Sector Manager of NH Groundfish Sectors,
Northeast Fisheries Sectors XI and XII
“I work for fishermen to make them more money and deal with the government on their behalf,” responds Josh Wiersma after much thought when asked if he could briefly describe what it is he does as sector manager. This is Josh’s 3rd year as sector manager and he has been working since the start of sectors as a whole, a concept which he had helped establish. Josh did his undergrad at the University of Maine studying environmental policy and management and then began grad school at the University of New Hampshire studying the fishing industry under advisor, Rob Robertson. While at UNH, he received funding to study the idea of collaborative research between fishermen and scientists, the overarching idea being that scientists would conduct research on fishermen’s boats, integrating the two fields with the hopes of finding a way that the two could benefit from each other. Josh later began a PhD program for environmental and natural resource economics at the University of Rhode Island.
Josh later went on to receive additional funding for his research through the nation-wide program, Sea Grant, to extend the work he had done previously at the University of New Hampshire, studying the benefits of collaborative research between fishermen and scientists. At the heart of his research was the quest to determine what wold be the total value to New England fisheries, and through doing so Josh slowly became increasingly engrossed with the fishing industry as a whole. It wasn’t long before Massachusetts’ Fishermen’s Partnership began funding his work in addition to his previous funding. By means of conducting his various field studies, over time, Josh was introduced to all of the fishermen in Gloucester, Massachusetts at the time.
Josh soon began working with the Northeast Seafood Coalition, an organization established to better represent fishermen as a whole, throughout New England. The overall goal of the coalition at the time being to organize 12 of the 17 sector groups, transitioning them from a system of cut-throat fishing, to a system where they all worked as part of the same organization with a common goal in mind, preserving the future of fishing throughout New England. From that point on, the idea of sectors began to take off, and currently all of New England’s fishermen are grouped into sectors with a manager assigned to each sector for an increased level of organization. Josh was assigned as manager of Northeast Fisheries Sectors XI and XII.
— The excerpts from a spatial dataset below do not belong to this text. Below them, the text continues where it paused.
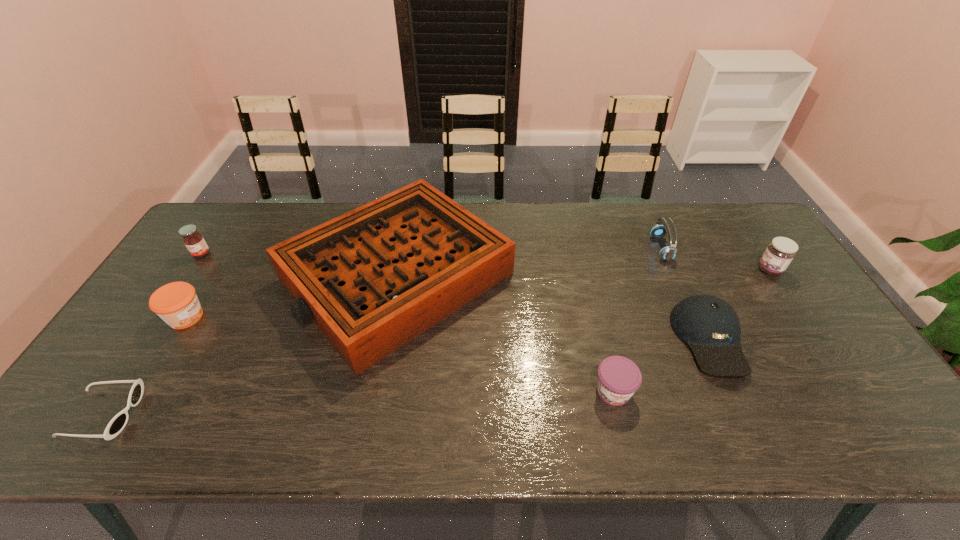
Where is `free region located on the front label of the third jam from left to right`? Image resolution: width=960 pixels, height=540 pixels. free region located on the front label of the third jam from left to right is located at coordinates (623, 430).

Image resolution: width=960 pixels, height=540 pixels. What are the coordinates of `vacant area situated 0.060m with the lenses of the shortest object facing outward` in the screenshot? It's located at (161, 414).

Where is `gameboard that is at the far edge`? gameboard that is at the far edge is located at coordinates (372, 279).

Find the location of a particular element. headset present at the far edge is located at coordinates (668, 253).

You are a GUI agent. You are given a task and a screenshot of the screen. Output one action in this format:
    pyautogui.click(x=<x>, y=<y>)
    Task: Click on the object that is positioned at the near edge
    
    Given the screenshot: What is the action you would take?
    pyautogui.click(x=117, y=424)

The height and width of the screenshot is (540, 960). What are the coordinates of `sunglasses at the left edge` in the screenshot? It's located at (117, 424).

Where is `object that is at the right edge`? object that is at the right edge is located at coordinates (780, 252).

Where is `object located at the near left corner`? Image resolution: width=960 pixels, height=540 pixels. object located at the near left corner is located at coordinates (117, 424).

Originally from Maine, Josh currently lives in Dracut, Massachusetts with his wife, a chemical engineer, and his 14 month-old baby girl, Alba. His hobbies consist of playing ice hockey twice a week, as well as oil painting, and biking. Having worked all throughout the seacoast’s fishing industry the past couple of years, Josh claims to have met over half of all of the commercial fishermen in New England. “Not only do I get to work with them,” shares Josh, “but I consider them all my really good friends, and I’m certain they’ll be loyal friends of mine until the day their boat sinks.”
Having helped design the sector program himself, he takes a lot of pride in the work that he does. Working from his office at Portsmouth Harbor, Josh shares his tasks as as sector manager to consist of managing the quota they’ve been allocated as a sector, acting as a sort of broker in a way, buying and selling the rights to catch fish on the fishermen’s behalf. This concept is known as the Annual Catch Entitlement, or ACE. It is also Josh’s responsibility to report his sectors’ weekly total catch to the government, in addition to participating in various research projects, managing the sectors’ finances, as well as enforcing the rules of the sector.
Josh strongly believes in an ecosystem-based management program. When asked about sustainable fisheries, he responds, “As the ocean changes so do the fishermen, as the fishermen change, so does the ocean. To me you can’t separate the two. You have to maintain a diverse fleet. That’s what I’d like to see sustained.” Josh feels that the sustainability of our local fish stock is no different than supporting your small, local farms. He suggests if we don’t support our local farms, then all small-scale farms will be consolidated and we’ll be left with nothing but industrial agriculture, where only a handful of different kinds of vegetables will be grown, and no other options will exist. “It’s the same way with fishing,” he exclaims passionately. “There’s a direct relationship between the viability of the smaller, family-run fishing businesses we have here in New Hampshire, as well as the sustainability of the fish stocks, and the overall health of the ecosystem.” He argues that if the diverse fishing fleet we have left on our seacoast today, is forced to consolidate and sell to one large superpower, then they’re not going to care about what they’re catching because they’re livelihoods won’t depend on it; they won’t depend on it the way our local fishermen depend on it.
From Sector Manager, Josh Wiersma, to NH Seafood Consumers:
Support your local fishermen, but not necessarily always by buying local. Question where your seafood comes from at restaurants and markets. Demand local fish.